On the top it looks like there is a lamp housing and, possibly, a small reel. I was thinking it could be a sort of projector for viewing microfilms. First I thought about an old optical comparator, but I don't think you can put much between the lamp housing and the body of the instrument.

Paolo
 
Unfortunately the picture got reduced in size when I uploaded it making some of the details harder to make out. She is not holding a wand. She is holding a real of film and it seems to load into the top of the machine. I was thinking it was for previewing film or something like that.
 
Like Joe, I am old enough to have seen my foot bones in one of those things. There were three viewing ports, one for me, one for Mom and one for the salesman. I think maybe the salesman had a pointer that he could use to show how the shoe fit at different places.

In 1950, I got a Gilbert atomic energy lab for Christmas. It had radioactive samples and a Geiger counter.
Gilbert U-238 Atomic Energy Laboratory - Wikipedia

Larry

Says that toy was $530 in 2020 dollars, I bet not many kids got that.
 
Like some of you guys, I too am old enough to remember a fluoroscope in a local shoe repair shop in Alhambra, California, very near where I grew up.
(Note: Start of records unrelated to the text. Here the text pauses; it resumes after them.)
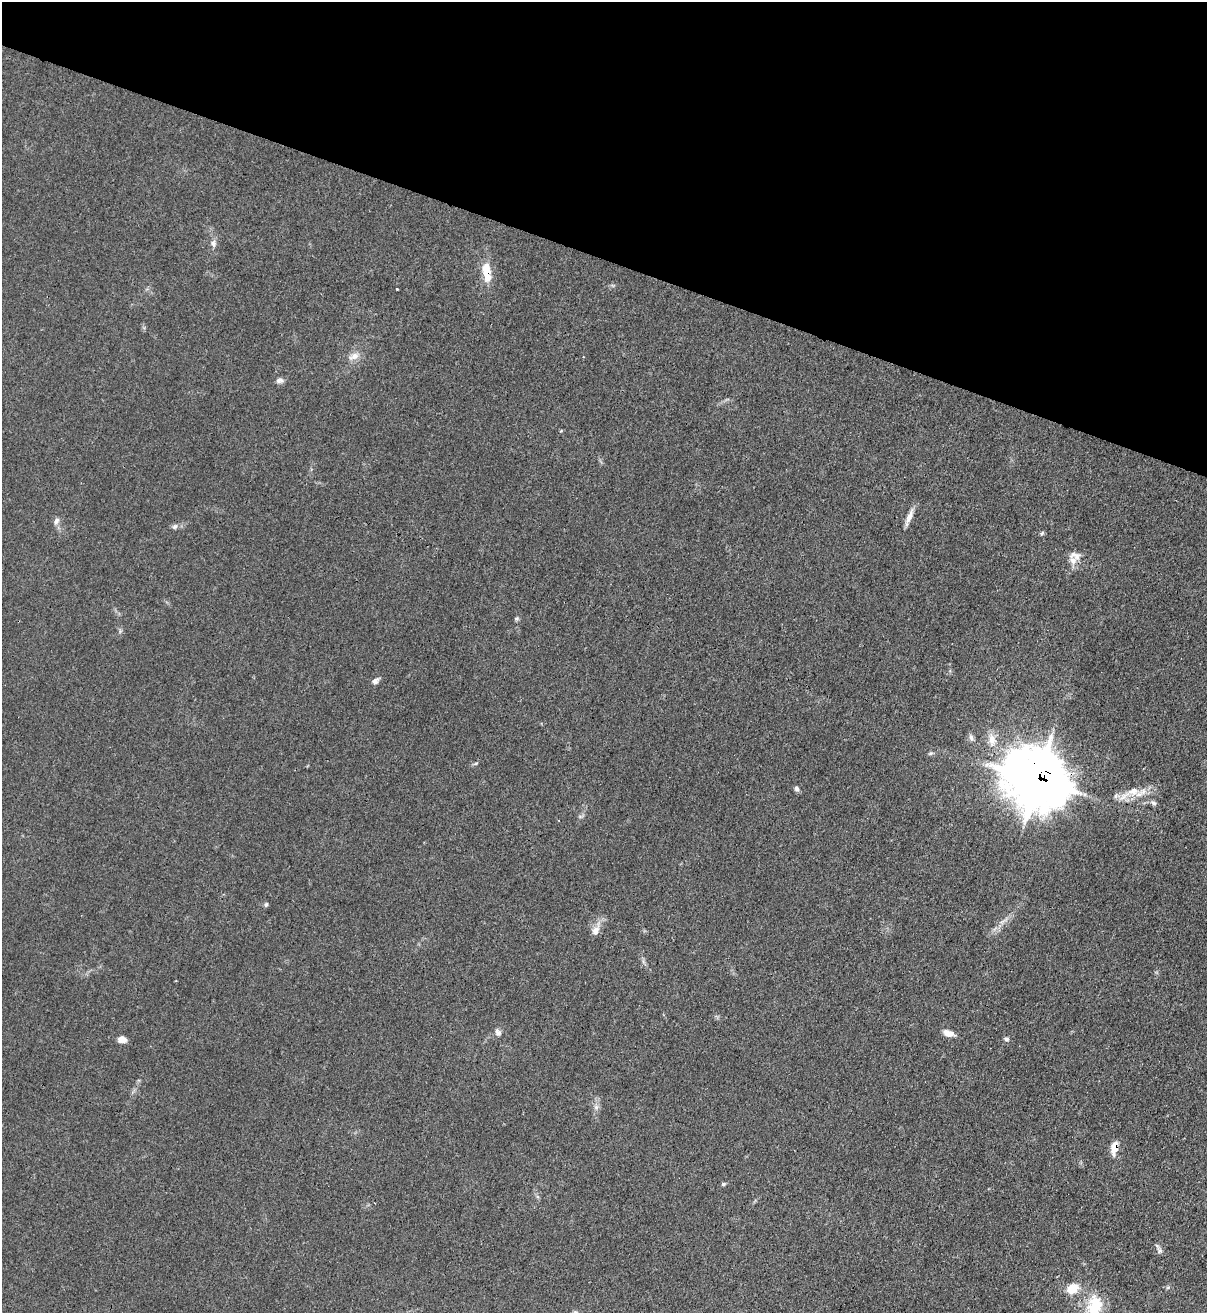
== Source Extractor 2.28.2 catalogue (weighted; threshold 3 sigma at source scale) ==
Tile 2 of 4 x 4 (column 2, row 1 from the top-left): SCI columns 1427-2631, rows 3963-5273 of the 5386 x 5316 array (HDU 1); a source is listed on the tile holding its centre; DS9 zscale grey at full resolution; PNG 1209 x 1315 px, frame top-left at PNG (2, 2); no overlay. Shown black and unused: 20% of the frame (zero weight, under 3 of 4 exposures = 7% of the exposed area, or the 3 px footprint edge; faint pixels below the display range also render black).
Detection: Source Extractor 2.28.2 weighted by HDU 2 'WHT'; one run over the whole footprint, this tile lists its part. Background 0.0298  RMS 0.003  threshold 0.0134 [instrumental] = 3 sigma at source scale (4.5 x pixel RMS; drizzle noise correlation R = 1.50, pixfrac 1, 0.05/0.05 arcsec/px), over >= 5 px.
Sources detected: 35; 1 cosmic-ray / hot-pixel residue — not listed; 3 inside a brighter listed object's ellipse — not listed separately; the other 31 listed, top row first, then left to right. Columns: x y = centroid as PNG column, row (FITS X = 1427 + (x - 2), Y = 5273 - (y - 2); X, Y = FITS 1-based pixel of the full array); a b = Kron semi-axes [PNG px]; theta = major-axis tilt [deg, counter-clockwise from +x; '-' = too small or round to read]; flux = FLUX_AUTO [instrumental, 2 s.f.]
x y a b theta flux
213 243 8 6 -50 1
487 272 24 9 -82 6.1
397 289 3 3 - 0.29
354 356 16 8 28 2.2
279 380 10 7 1 1
909 516 22 6 68 2.2
56 521 10 6 58 1
175 526 8 6 41 0.77
1042 533 6 5 - 0.43
1075 555 17 10 -23 2.2
517 618 6 5 - 0.46
375 681 8 6 41 1.3
971 738 9 5 -63 0.87
992 740 19 10 -80 3.5
476 763 7 3 19 0.41
1037 779 20 17 -33 1700
796 789 7 6 - 0.74
1132 791 23 12 15 5.4
1154 803 8 5 -28 0.77
266 905 6 5 - 0.5
595 931 12 9 68 2.1
498 1032 10 7 -58 1.1
948 1033 13 7 -16 2.2
122 1039 9 6 -7 2.2
1006 1039 6 6 - 0.69
596 1107 7 7 - 0.93
1114 1148 12 6 79 4.2
723 1184 5 4 - 0.44
1160 1251 6 6 - 0.65
1072 1288 10 7 34 6.7
1093 1310 38 14 -83 8.6
Overlapping masked pixels (flux is a lower limit): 3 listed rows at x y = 487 272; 1037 779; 1114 1148
Isophote crosses this tile's border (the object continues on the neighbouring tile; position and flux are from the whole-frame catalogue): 1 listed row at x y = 1093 1310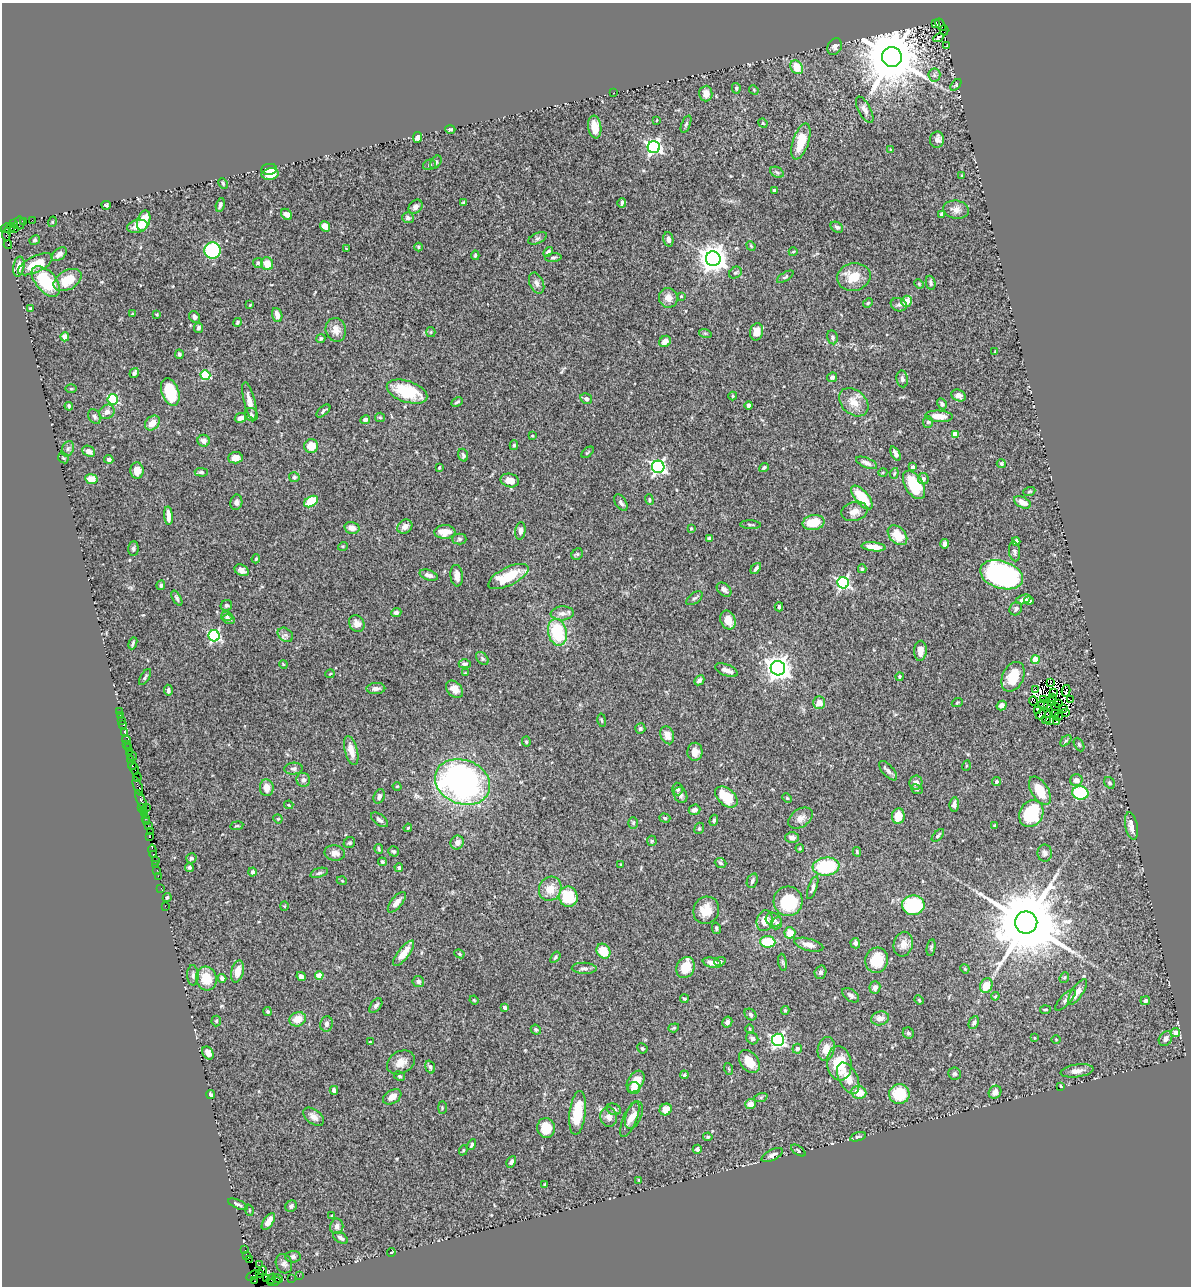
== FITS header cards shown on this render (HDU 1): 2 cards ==
NAXIS1  =                 1189
NAXIS2  =                 1284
I don't remember much of it, except it was tall enough for me to stand while I inserted my feet into a slot near the floor. Meanwhile, the viewing screen was high enough from the floor for me to just stand there and look at my toes wiggling in real time. It was fun as heck. I used to do it every time we'd go in the shop (which thankfully wasn't often).
The machine in the original post doesn't look at all familiar. Seems to me it could be identified by taking it apart and examining the innards.